Les vastes recherches et collectes de données publiées dans le cadre du projet ont largement contribué à ce revirement. Elles ont montré que même la Suisse - un pays dont le système juridique fonctionne en principe, dont l'application est conforme à l'État de droit et dont les lois sur la protection de l'environnement sont strictes - est loin d'avoir ne serait-ce qu'un début de contrôle de l'utilisation des pesticides. Les graves conclusions ont même surpris de nombreux spécialistes et représentants du secteur. Parallèlement, le projet a régulièrement dressé le portrait de producteurs qui renoncent avec succès aux pesticides ou a mis ces personnes à disposition pour des articles de fond dans les médias quotidiens. En montrant à plusieurs reprises que "oui, on peut aussi se passer de pesticides", les organisations concernées ont gagné en confiance dans cette voie qu'elles jugeaient auparavant trop extrême.

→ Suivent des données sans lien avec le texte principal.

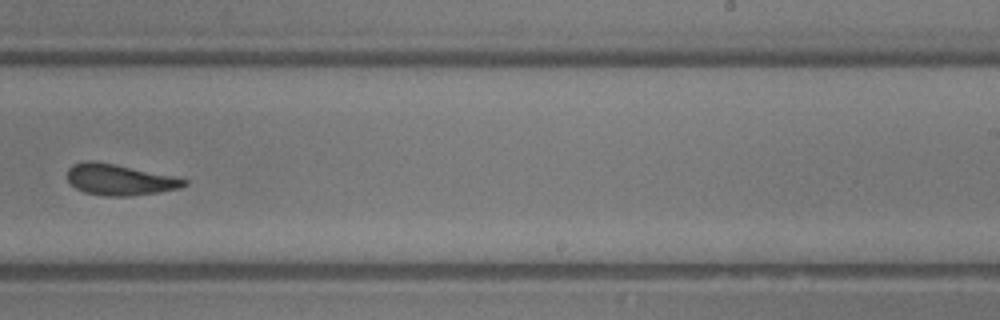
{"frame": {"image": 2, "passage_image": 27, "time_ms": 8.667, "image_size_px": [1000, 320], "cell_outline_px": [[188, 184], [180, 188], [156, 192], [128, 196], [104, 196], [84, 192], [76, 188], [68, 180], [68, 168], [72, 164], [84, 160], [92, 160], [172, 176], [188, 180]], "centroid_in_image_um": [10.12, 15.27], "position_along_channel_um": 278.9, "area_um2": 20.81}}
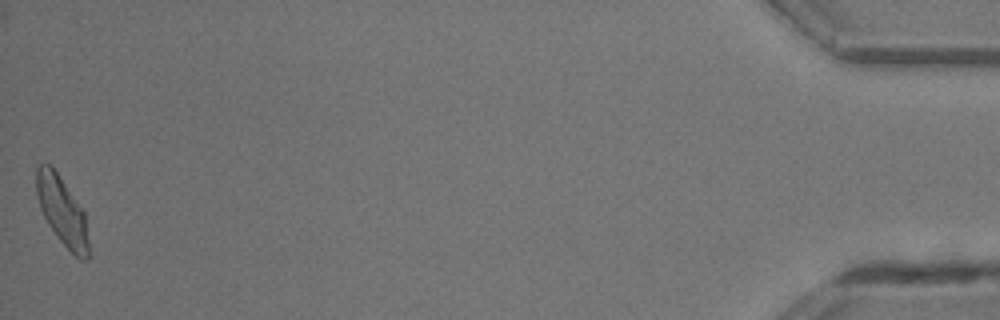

Enfin, le changement d'attitude a été en grande partie dû au lancement des deux initiatives agricoles, en particulier l'initiative sur l'eau potable (IEP). Dès le début, l'équipe du projet "Agriculture suisse sans pesticides" a apporté un soutien technique, conceptuel et médiatique intensif au comité d'initiative de l'initiative TWI. Les PPS, tout comme l'initiative sur les pesticides, ont largement contribué à faire de l'utilisation de pesticides à grande échelle dans l'agriculture et des dommages massifs qui en découlent un thème médiatique permanent. Parallèlement, les deux initiatives agricoles ont fortement contribué à déclencher un changement de mentalité dans de nombreuses exploitations agricoles. Grâce à d'innombrables mesures pratiques, qui ont été régulièrement mises en évidence et communiquées dans le cadre du présent projet, de nombreuses exploitations ont tenté depuis de renoncer à l'utilisation de pesticides ou de la réduire. Ce processus, par ailleurs peu communiqué et porteur d'espoir, contrastait singulièrement avec la communication des grandes associations agricoles et de l'agro-industrie qui travaille en étroite collaboration avec elles et qui, jusqu'à aujourd'hui, tente de présenter l'utilisation de pesticides comme inéluctable. Le lobby agricole argumente que l'abandon des pesticides entraînerait de gros problèmes d'approvisionnement de la population en denrées alimentaires indigènes ou qu'il faudrait importer davantage de denrées alimentaires produites de manière non durable.
Un succès important en vue d'un changement fondamental a également été le wording, c'est-à-dire l'utilisation du langage dans le public. L'agro-industrie, la Confédération, la plupart des représentants de la branche et même certaines organisations partenaires de l'Alliance agraire utilisent et défendent systématiquement le terme "produits phytosanitaires (PPP)". Personne ne doit associer ces produits à des dommages environnementaux ou à des problèmes de santé. Le terme "pesticides" a été strictement rejeté par ces milieux. Grâce à l'utilisation et à la justification obstinées du terme "pesticide", que l'initiative sur les pesticides et l'initiative sur l'eau potable ont toutes deux adoptées en se basant sur la définition du plan de réduction des pesticides, ce terme important est aujourd'hui bien établi.